TC: Well, I mean, the one thing to support IRC, for those that want to support, is call your member of Congress and tell them that you want restaurants open. And I keep hearing people, they’ll ask, “When can you open? When do you think you can open?” That’s not the question. The question is, “When will the public feel comfortable going out in crowded places?” And that’s not going to be until we get antibody tests that we know who had it. If we actually believe that if we’re a year and a half away from getting a vaccine, then we need to know who has it, see if they’re immune. That’s when you get a card that says you had it so you can go to work, you can go places. And then with testing, especially testing where you can get instant tests, where you can instantly test someone maybe at the door of your restaurant, see if they have it or not, then you can make people feel more comfortable about going out. “What’s at stake here?” What’s at stake is restaurants are anchors in the community. This is part of culture. And what we don’t want to do, and this is why I think restaurants and other cultural institutions need to be safe, is because what we don’t want to do is come out on the other side of this where, yeah, we saved the economy, but we lost our culture. We lost who we are. And so, when you think about restaurants and you think about how they’re used, whether it’s to celebrate a birthday, or a wedding anniversary, or a graduation, or a first date.

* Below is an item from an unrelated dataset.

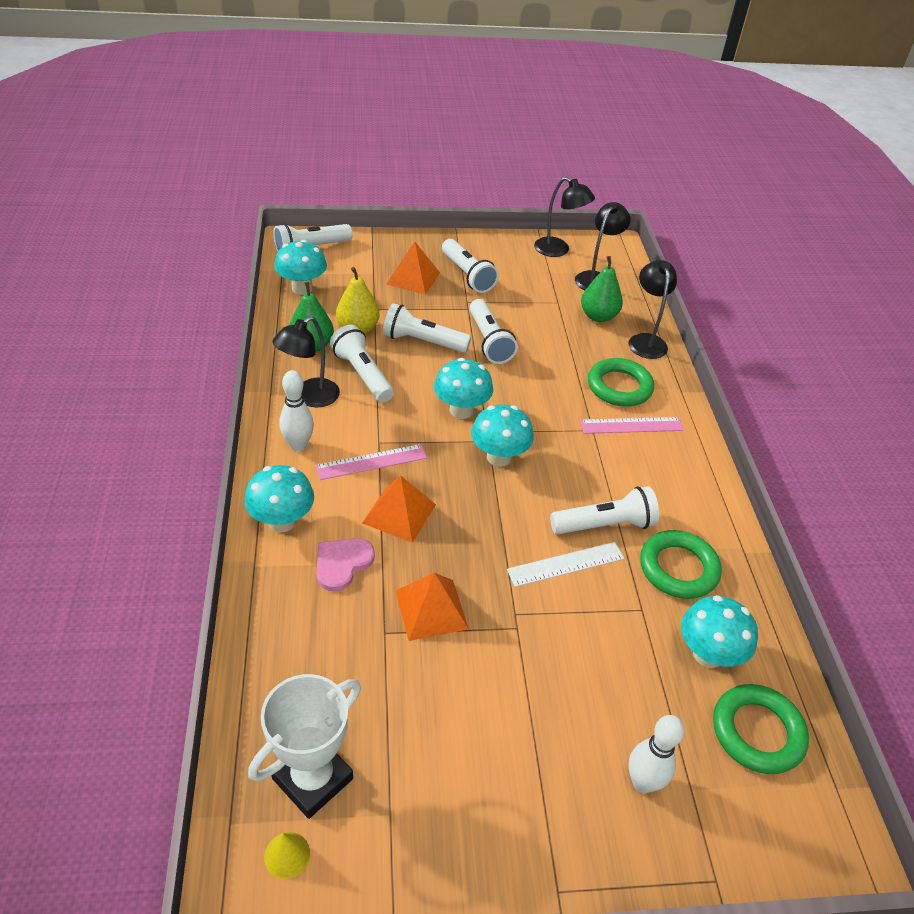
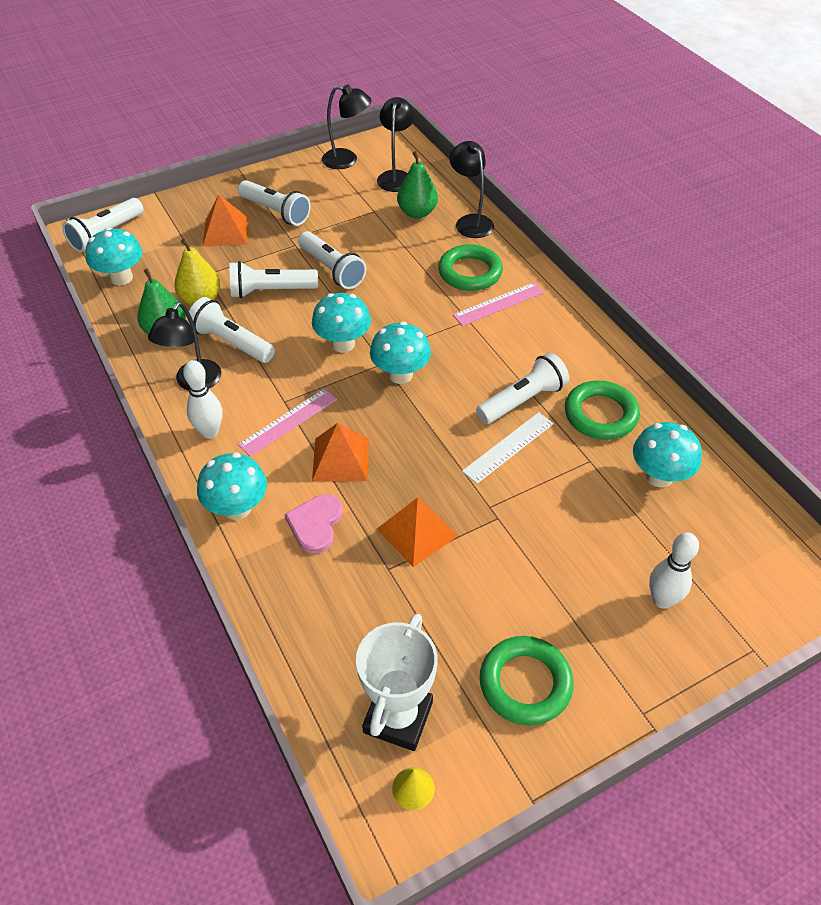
camera: 20 degrees left, 5 degrees up
(757, 732) = (726, 523): green ring -> green ring (525, 683)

And then when you think about the amount of work that restaurants do and chefs do when it comes to actually dealing with other issues in our communities. And we’re always there. And so, we want to make sure that our culture is intact when we’re done with this, because if it’s not, then who are we? What do we have left? And so, if you really do believe that we should have restaurants and we should have all kinds of restaurants, if you want to make sure that 11 million people, that’s the number of people that work in independent restaurants, again, not including fishermen and farmers and all other businesses that we support. If you think that’s all important, please pick up the phone.
EL: Thank you, Tom Colicchio, for taking the time to talk to us, and stay safe and healthy out there, Tom.
TC: Thanks, Ed. Thanks a lot. I appreciate it.
EL: Talk to you soon.
TC: Stay safe too. Okay, bye.
EL: Bye.
EL: That was Tom Colicchio giving us a real picture of the state of independent restaurants now, and even more importantly, what he, the IRC, and all of us can do about it. You’ve been listening to The Food Chain, one of a series of special coronavirus-oriented episodes of Special Sauce that will be airing in the coming weeks. I’m Ed Levine. We’ll be back soon with another Food Chain episode of Special Sauce.